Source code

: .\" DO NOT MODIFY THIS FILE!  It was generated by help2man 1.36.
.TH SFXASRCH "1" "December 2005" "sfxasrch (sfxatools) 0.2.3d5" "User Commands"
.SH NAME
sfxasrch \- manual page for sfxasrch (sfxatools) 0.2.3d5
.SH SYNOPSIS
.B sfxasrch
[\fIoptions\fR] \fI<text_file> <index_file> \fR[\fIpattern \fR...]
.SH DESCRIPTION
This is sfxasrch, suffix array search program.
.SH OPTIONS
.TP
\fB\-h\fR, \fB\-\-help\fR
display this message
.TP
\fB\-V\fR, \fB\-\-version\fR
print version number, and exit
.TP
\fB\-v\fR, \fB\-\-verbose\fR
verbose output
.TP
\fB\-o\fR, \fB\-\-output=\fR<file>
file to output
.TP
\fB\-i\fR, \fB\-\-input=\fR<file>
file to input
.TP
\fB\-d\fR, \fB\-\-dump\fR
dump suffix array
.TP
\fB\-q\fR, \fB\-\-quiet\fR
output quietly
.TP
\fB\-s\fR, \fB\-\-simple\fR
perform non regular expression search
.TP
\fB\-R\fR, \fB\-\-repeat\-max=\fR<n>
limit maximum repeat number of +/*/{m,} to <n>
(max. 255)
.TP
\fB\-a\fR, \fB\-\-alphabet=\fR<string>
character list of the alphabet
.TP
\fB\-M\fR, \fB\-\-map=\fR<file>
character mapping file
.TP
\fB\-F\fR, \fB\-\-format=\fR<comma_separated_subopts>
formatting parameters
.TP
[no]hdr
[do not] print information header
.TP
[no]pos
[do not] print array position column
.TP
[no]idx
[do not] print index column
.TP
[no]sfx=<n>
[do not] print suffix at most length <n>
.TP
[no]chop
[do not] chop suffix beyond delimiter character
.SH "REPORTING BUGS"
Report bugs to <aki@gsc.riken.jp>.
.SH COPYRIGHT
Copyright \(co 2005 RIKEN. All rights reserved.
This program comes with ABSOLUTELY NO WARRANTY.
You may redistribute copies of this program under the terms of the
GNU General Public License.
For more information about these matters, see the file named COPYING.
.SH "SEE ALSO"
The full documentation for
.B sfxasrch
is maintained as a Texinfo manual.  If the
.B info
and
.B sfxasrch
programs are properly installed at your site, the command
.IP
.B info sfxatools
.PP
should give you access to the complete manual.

━━━━━━━━

● **Assignment**:
Going line by line, repeat the whole listing exactly.

● **Written solution**:
Source code

: .\" DO NOT MODIFY THIS FILE!  It was generated by help2man 1.36.
.TH SFXASRCH "1" "December 2005" "sfxasrch (sfxatools) 0.2.3d5" "User Commands"
.SH NAME
sfxasrch \- manual page for sfxasrch (sfxatools) 0.2.3d5
.SH SYNOPSIS
.B sfxasrch
[\fIoptions\fR] \fI<text_file> <index_file> \fR[\fIpattern \fR...]
.SH DESCRIPTION
This is sfxasrch, suffix array search program.
.SH OPTIONS
.TP
\fB\-h\fR, \fB\-\-help\fR
display this message
.TP
\fB\-V\fR, \fB\-\-version\fR
print version number, and exit
.TP
\fB\-v\fR, \fB\-\-verbose\fR
verbose output
.TP
\fB\-o\fR, \fB\-\-output=\fR<file>
file to output
.TP
\fB\-i\fR, \fB\-\-input=\fR<file>
file to input
.TP
\fB\-d\fR, \fB\-\-dump\fR
dump suffix array
.TP
\fB\-q\fR, \fB\-\-quiet\fR
output quietly
.TP
\fB\-s\fR, \fB\-\-simple\fR
perform non regular expression search
.TP
\fB\-R\fR, \fB\-\-repeat\-max=\fR<n>
limit maximum repeat number of +/*/{m,} to <n>
(max. 255)
.TP
\fB\-a\fR, \fB\-\-alphabet=\fR<string>
character list of the alphabet
.TP
\fB\-M\fR, \fB\-\-map=\fR<file>
character mapping file
.TP
\fB\-F\fR, \fB\-\-format=\fR<comma_separated_subopts>
formatting parameters
.TP
[no]hdr
[do not] print information header
.TP
[no]pos
[do not] print array position column
.TP
[no]idx
[do not] print index column
.TP
[no]sfx=<n>
[do not] print suffix at most length <n>
.TP
[no]chop
[do not] chop suffix beyond delimiter character
.SH "REPORTING BUGS"
Report bugs to <aki@gsc.riken.jp>.
.SH COPYRIGHT
Copyright \(co 2005 RIKEN. All rights reserved.
This program comes with ABSOLUTELY NO WARRANTY.
You may redistribute copies of this program under the terms of the
GNU General Public License.
For more information about these matters, see the file named COPYING.
.SH "SEE ALSO"
The full documentation for
.B sfxasrch
is maintained as a Texinfo manual.  If the
.B info
and
.B sfxasrch
programs are properly installed at your site, the command
.IP
.B info sfxatools
.PP
should give you access to the complete manual.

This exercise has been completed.